— Requirements —
a) Condense the paragraph of the API reference below that begins "Very wide or very large sheets" into a bulleted list that keeps its main facts.
b) According to the API reference below, why should a large document be sent as a `document_url` instead of a base64 data URI? Answer in one to three sentences.

Very wide or very large sheets are truncated to a bounded size; when the streamed output would
exceed the inline limit, the request returns `413` — request fewer formats (e.g. `csv` only) or a
narrower sheet.

## Response

| Field        | Type      | Description                                                                                                                                                                                           |
| ------------ | --------- | ----------------------------------------------------------------------------------------------------------------------------------------------------------------------------------------------------- |
| id           | string    | Response id, prefixed `doc_`.                                                                                                                                                                         |
| object       | string    | Always `document`.                                                                                                                                                                                    |
| created      | integer   | Unix timestamp (seconds).                                                                                                                                                                             |
| model        | string    | The model used.                                                                                                                                                                                       |
| document\_id | string    | Unique id for the processed document.                                                                                                                                                                 |
| pages        | object\[] | Per‑page results: `{ page_number, markdown }` (raw per‑page model output).                                                                                                                            |
| usage\_info  | object    | `{ pages_processed, size_bytes, filename }`.                                                                                                                                                          |
| document     | object    | Per‑format exports (`md_content`, `json_content`, `html_content`, `text_content`, `doctags_content`, `csv_content`, `jsonl_content`) plus `warnings` (string\[]). Only requested formats are present. |

## Size limits & large documents

* **base64 data URIs are capped** (default 25 MB decoded). Larger payloads return `413` — pass the
  document as a `document_url` (fetched and streamed server‑side, up to the overall size limit,
  default 100 MB) or use the [multipart upload](#large-or-slow-documents).

— Rows from a segmentation dataset —

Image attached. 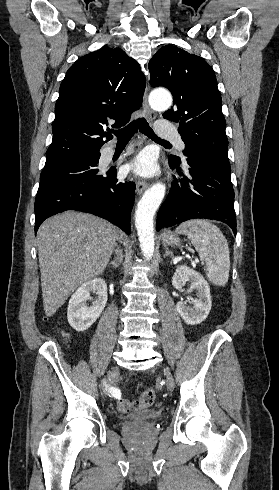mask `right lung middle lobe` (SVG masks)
Listing matches in <instances>:
<instances>
[{"instance_id": "right-lung-middle-lobe-1", "label": "right lung middle lobe", "mask_w": 279, "mask_h": 490, "mask_svg": "<svg viewBox=\"0 0 279 490\" xmlns=\"http://www.w3.org/2000/svg\"><path fill=\"white\" fill-rule=\"evenodd\" d=\"M99 157L100 156L84 157L45 164L40 175V185L58 182L73 177L95 175L99 172L96 168Z\"/></svg>"}]
</instances>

— Results of the exercise —
a)
- Very wide or very large sheets are truncated to a bounded size.
- A request returns `413` when the streamed output would exceed the inline limit.
- The fix is to request fewer formats (for example, `csv` only) or a narrower sheet.

b) Base64 data URIs are capped at a default of 25 MB decoded, and larger payloads return `413`. A `document_url` is instead fetched and streamed server-side, up to the overall size limit, which defaults to 100 MB.